A coisa mudou entre 2011 e 2020, e o fato do PIB brasileiro só ter crescido algo como 0,04% ao ano nos ajuda a entender não só a queda de Dilma Rousseff como a de seus vizinhos Fernando Lugo, Evo Morales e Pedro Kuczynski, igualmente retirados antes do fim de seus mandatos em um contexto econômico desafiador. Não é uma previsão arriscada dizer que a América Latina do pós-pandemia deve viver uma onda de instabilidade política, reduzindo as chances dos presidentes terminarem seus mandatos.
Diante deste cenário desolador, a decisão de Bolsonaro de minimizar o problema, criticar o distanciamento social e promover remédios sem comprovação científica está longe de ser uma estratégia incompreensível. Trata-se de uma aposta ardilosa e sofisticada, ainda que moralmente indefensável. Se o número de vítimas tivesse estacionado em 800, como ele chegou a prever no final de março, Bolsonaro poderia ter acusado os especialistas de alarmismo. Agora, com mais de 100.000 vítimas fatais e nenhum sinal de achatamento da curva, o presidente pode culpar a suposta futilidade das medidas de distanciamento social, empregando uma lógica torta de que, já que “todos pegarão” a doença de qualquer jeito, seria melhor manter tudo aberto e supostamente evitar a crise econômica. Na narrativa bolsonarista, a culpa pela pior crise da nossa geração recai sobre governadores, prefeitos, especialistas em saúde pública e, claro, sobre a China. São eles, e não o presidente, que devem arcar com o custo político.

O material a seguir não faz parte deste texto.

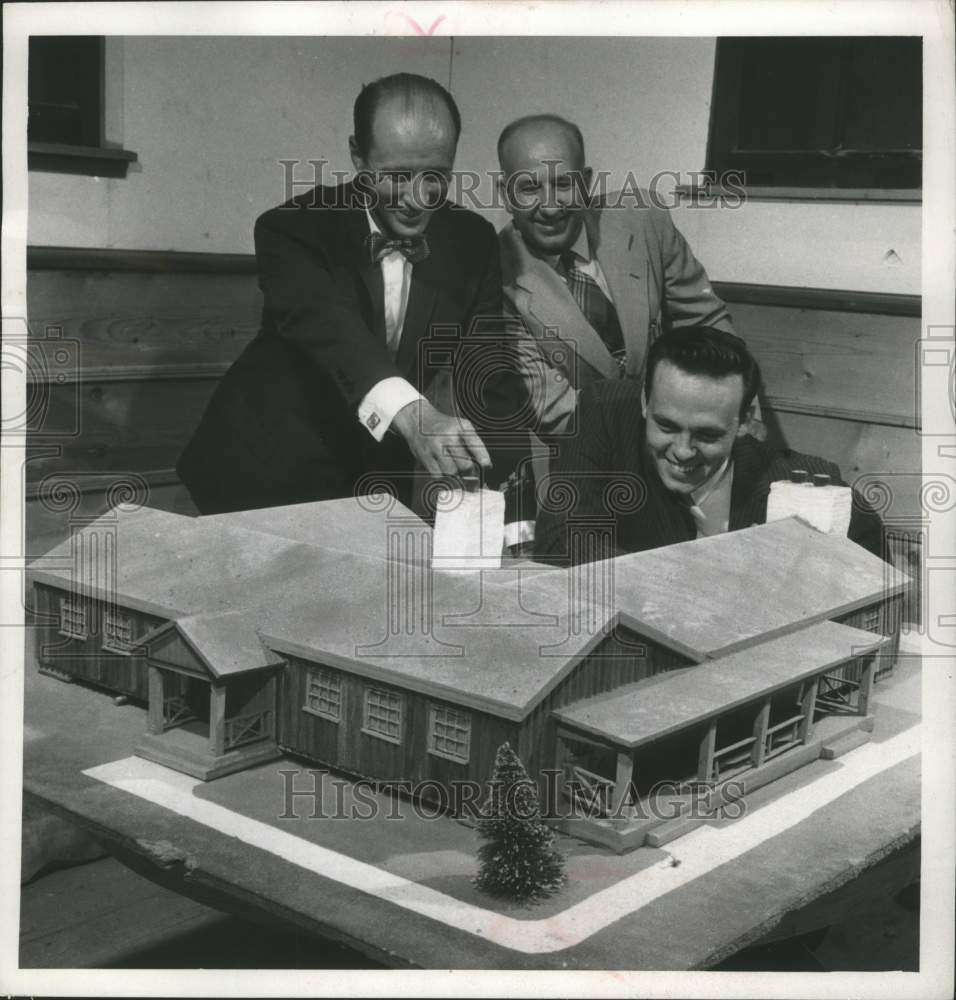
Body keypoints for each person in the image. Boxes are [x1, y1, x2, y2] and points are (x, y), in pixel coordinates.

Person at [178, 73, 530, 518]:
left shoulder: (472, 240)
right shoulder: (292, 229)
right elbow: (336, 335)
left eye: (436, 176)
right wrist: (416, 416)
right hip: (265, 470)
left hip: (377, 478)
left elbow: (490, 378)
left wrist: (512, 502)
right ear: (358, 157)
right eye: (397, 176)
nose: (418, 198)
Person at [534, 326, 884, 564]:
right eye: (666, 425)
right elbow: (559, 544)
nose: (683, 451)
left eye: (707, 435)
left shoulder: (802, 479)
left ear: (746, 421)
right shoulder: (605, 413)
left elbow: (876, 577)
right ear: (644, 401)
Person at [496, 113, 741, 439]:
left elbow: (708, 325)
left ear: (586, 182)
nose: (551, 206)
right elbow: (550, 407)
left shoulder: (643, 220)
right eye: (529, 187)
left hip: (685, 440)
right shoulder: (494, 274)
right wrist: (662, 429)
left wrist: (737, 403)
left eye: (564, 184)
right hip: (586, 455)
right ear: (506, 195)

A aposta de Bolsonaro ainda pode dar errado, mas é inegável que funcionou bem melhor do que muitos esperavam no início da pandemia. As condenações viraram um tanto protocolares. Se em tempos normais a insistência em promover a cloroquina geraria escândalo, agora foi normalizada. A militarização do Ministério da Saúde, a ausência de um ministro da Saúde, a incapacidade do presidente em reconhecer a dor de dezenas de milhares de famílias brasileiras, a insistência em não usar máscara em público: cada um desses fatos é inaceitável quando analisado individualmente. No entanto, o fluxo contínuo de notícias absurdas parece retirar a gravidade de cada uma delas. Ao contrário de Trump, que enfrenta uma campanha de reeleição bastante complicada devido à sua péssima gestão da crise sanitária, a aprovação do governo Bolsonaro recentemente subiu para 45%. “O cenário hoje é de Jair Bolsonaro reeleito”, afirmou recentemente Thomas Traumann, um dos observadores políticos mais experientes em atividade. Os panelaços de março e abril minguaram rapidamente. Simbólico pela normalização geral da tragédia, o Jornal Nacional desta quarta-feira (5/8) foi o primeiro em meses a não mencionar o coronavírus em suas palavras iniciais. O país parece estar anestesiado. Ainda estamos no começo da pandemia, mas não podemos descartar a possibilidade de que Jair Bolsonaro seja um dos grandes vencedores políticos da tragédia.